Their 82,000 health employees are now directly employed by Health New Zealand. We have moved to a multi-year funding model to give greater certainty, and we have committed to funding the service properly, with a $24 billion health budget this year – up 43 per cent since Labour took office in 2017.
Under the new system, the Ministry of Health will take a more strategic role while a new entity, Health NZ, takes over service planning and commissioning on a national level.
Working alongside Health NZ is the new Māori Health Authority, whose mission is to overcome generations of inequitable health outcomes for Māori.
Equality of access to healthcare doesn’t mean it should always be delivered in the same way to everyone, especially when the same old way is proven to produce consistently poorer results to one group.
This has been the case for Māori for generations – insisting on continuing with it is tantamount to accepting that inequity.
DHBs were instituted to increase the local voice in healthcare but that has not eventuated as hoped, with few people aware of even the membership of their local DHBs.

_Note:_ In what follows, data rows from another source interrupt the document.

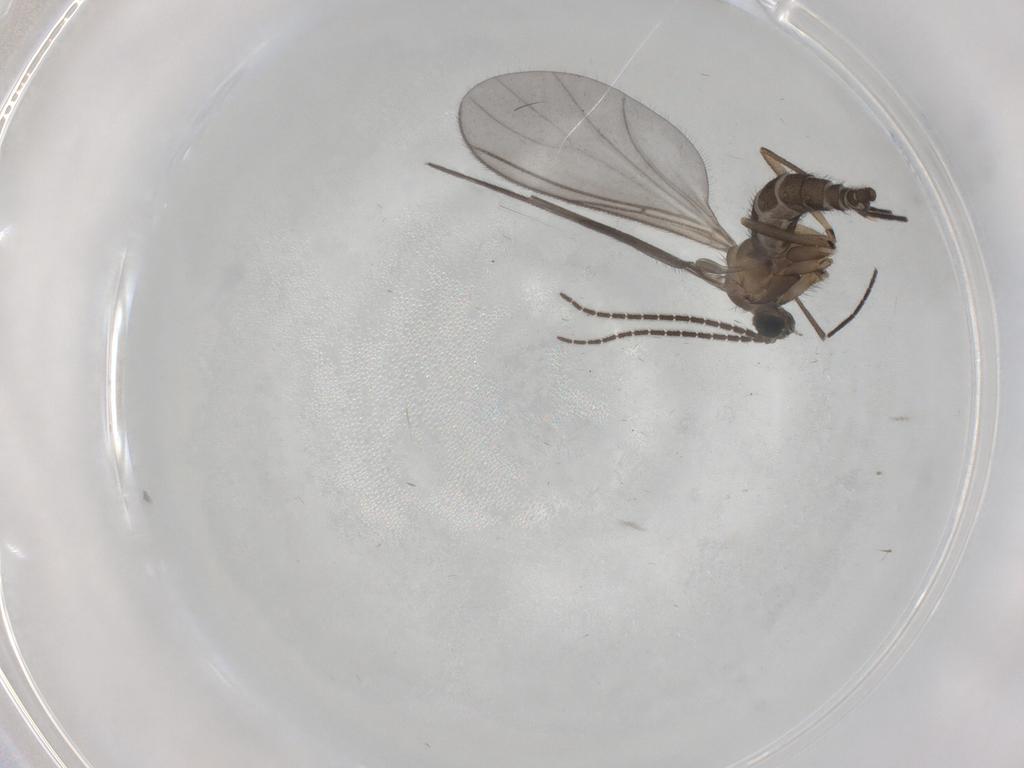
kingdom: Animalia
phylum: Arthropoda
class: Insecta
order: Diptera
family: Sciaridae
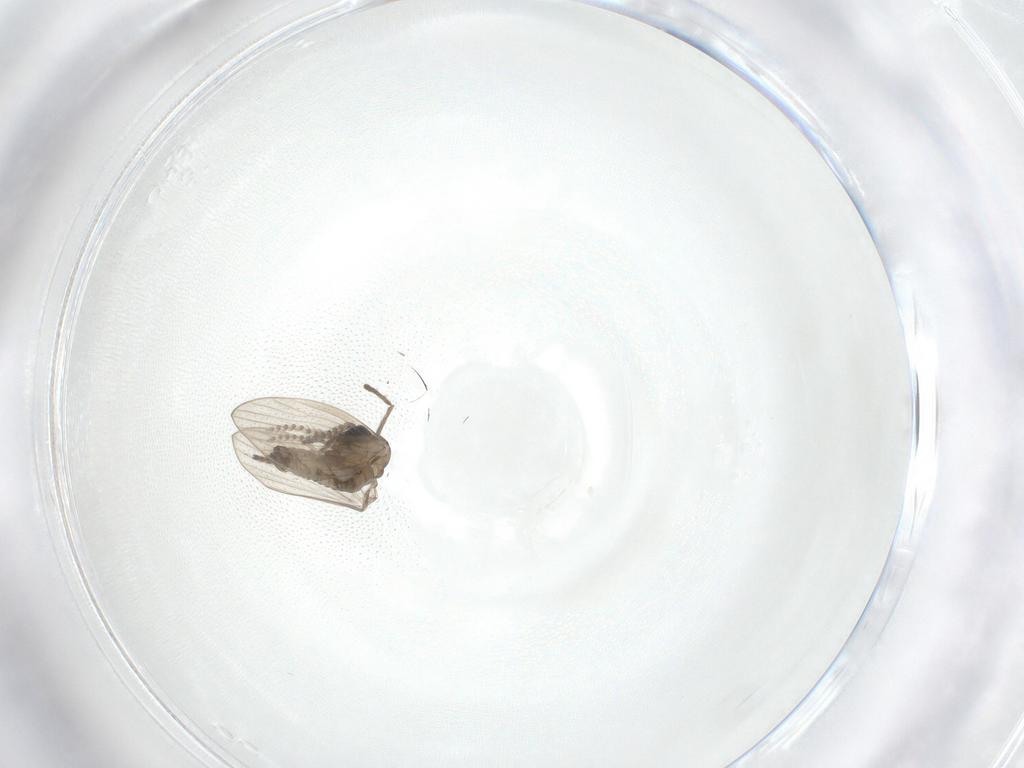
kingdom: Animalia
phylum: Arthropoda
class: Insecta
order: Diptera
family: Psychodidae
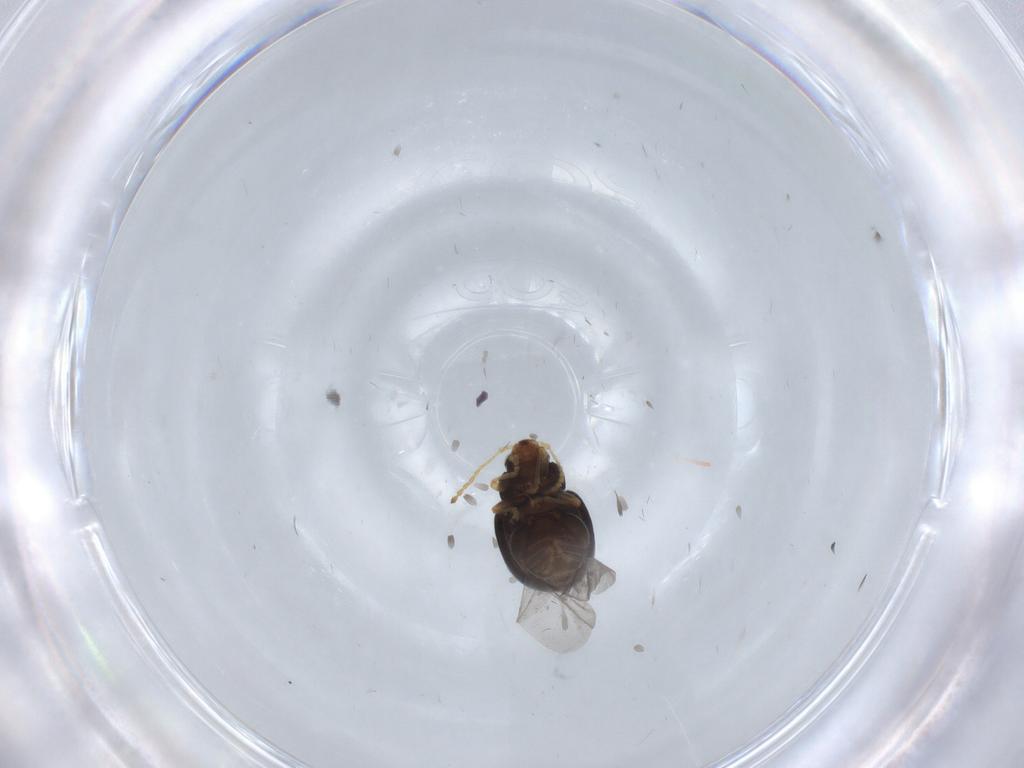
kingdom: Animalia
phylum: Arthropoda
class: Insecta
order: Coleoptera
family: Chrysomelidae
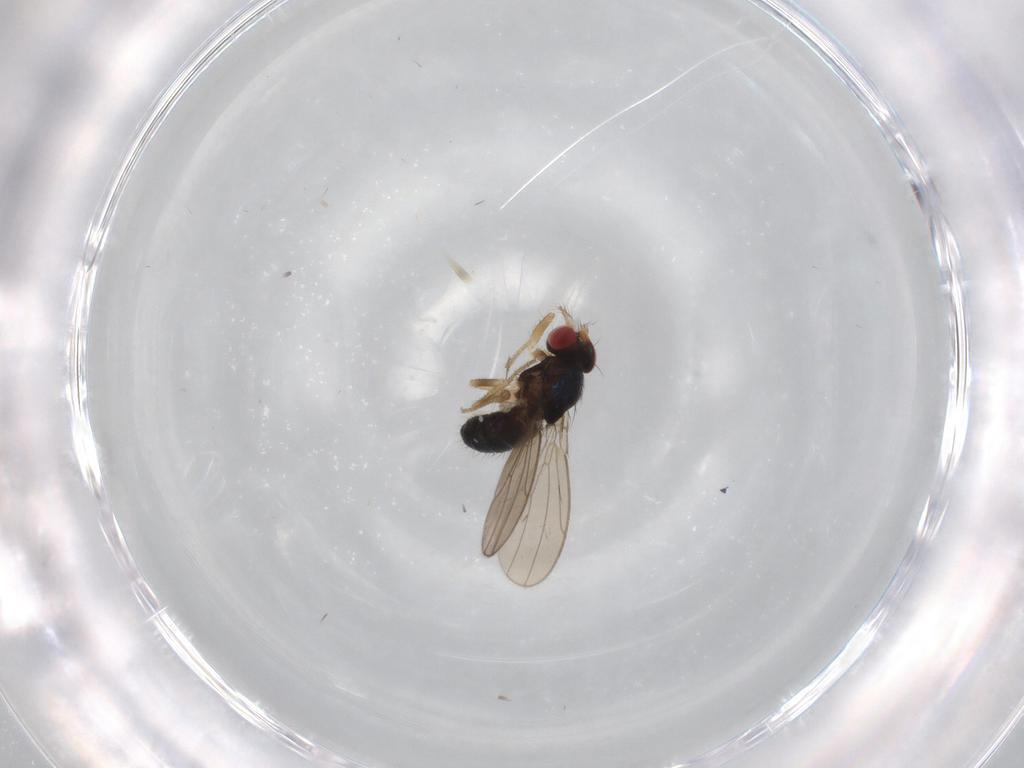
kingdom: Animalia
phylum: Arthropoda
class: Insecta
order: Diptera
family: Drosophilidae
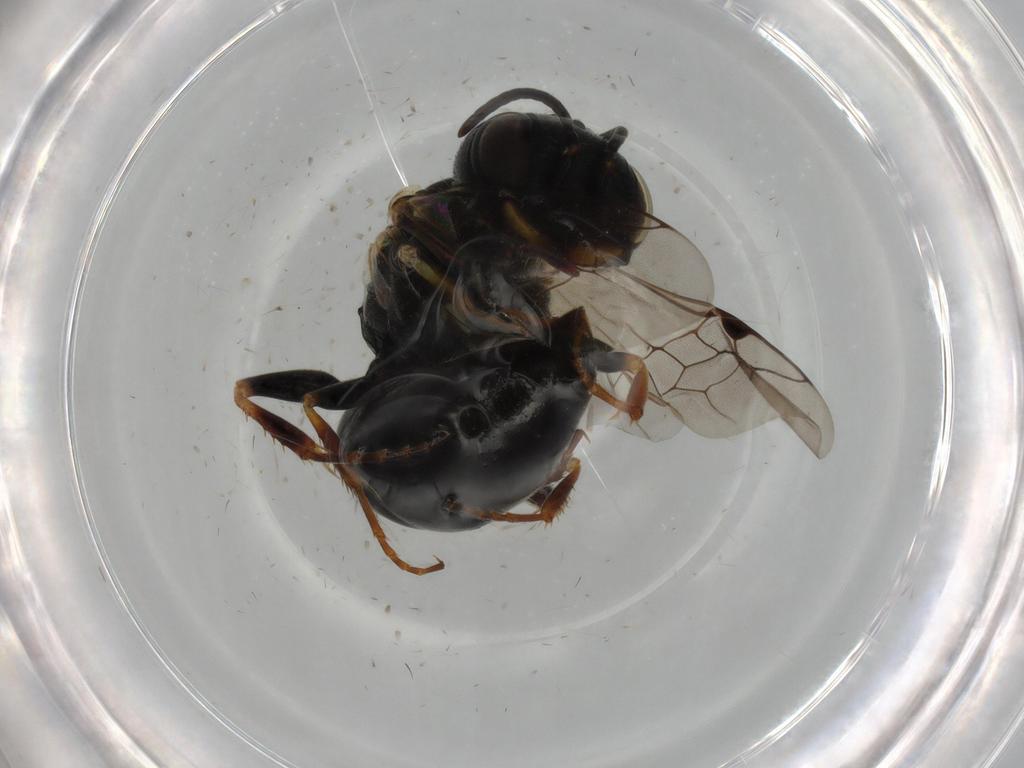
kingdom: Animalia
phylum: Arthropoda
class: Insecta
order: Hymenoptera
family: Crabronidae
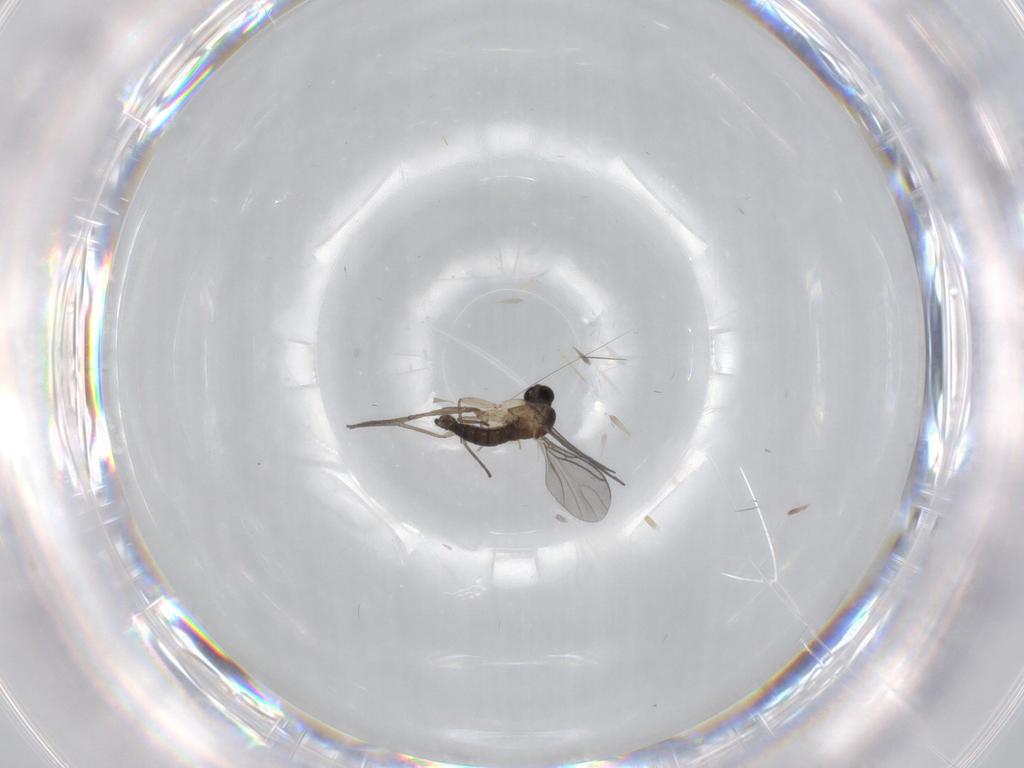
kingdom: Animalia
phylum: Arthropoda
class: Insecta
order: Diptera
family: Sciaridae
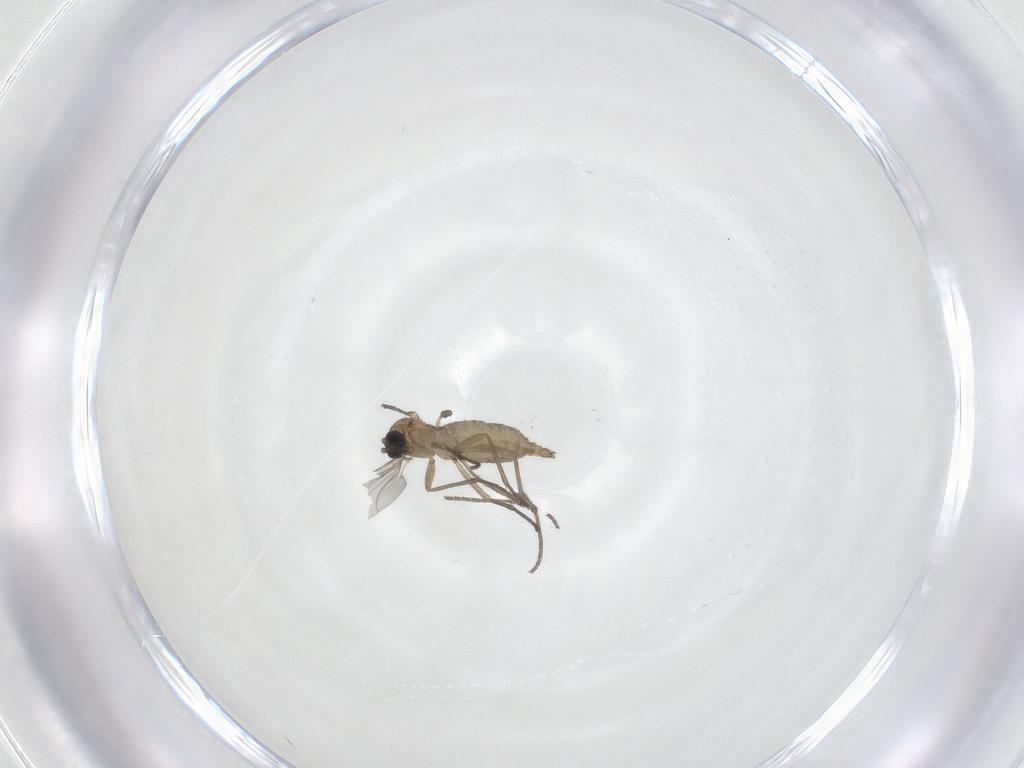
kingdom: Animalia
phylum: Arthropoda
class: Insecta
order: Diptera
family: Sciaridae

The new system will also provide more opportunities for local input and – one of the main aims of the new system – it will emphasise local primary health prevention.
On that note, the first director of the new health authority is our own Dr Nick Chamberlain, outgoing CE of Northland DHB and a man of whom it was once said if you cut him in half you would find the word “Northland” written right through.
I have worked with Nick over the last 18 months as we fought for and won our hospital upgrade and fought through the Covid crisis. It is great to know that the person chosen to lead the first stages of our new centralised health system is such a strong regional advocate.
Of course there is more to do: Our healthcare workers are critical and we’re making long-term plans for training, recruitment, retention and fair pay for the people who care for our families.
Yes, these are challenging times to deliver major reform but to delay is to condemn our communities to continued exposure to an unacceptable healthcare lottery. Instead, we’re leading the change to ensure Kiwis have a health system we can proud of for generations to come.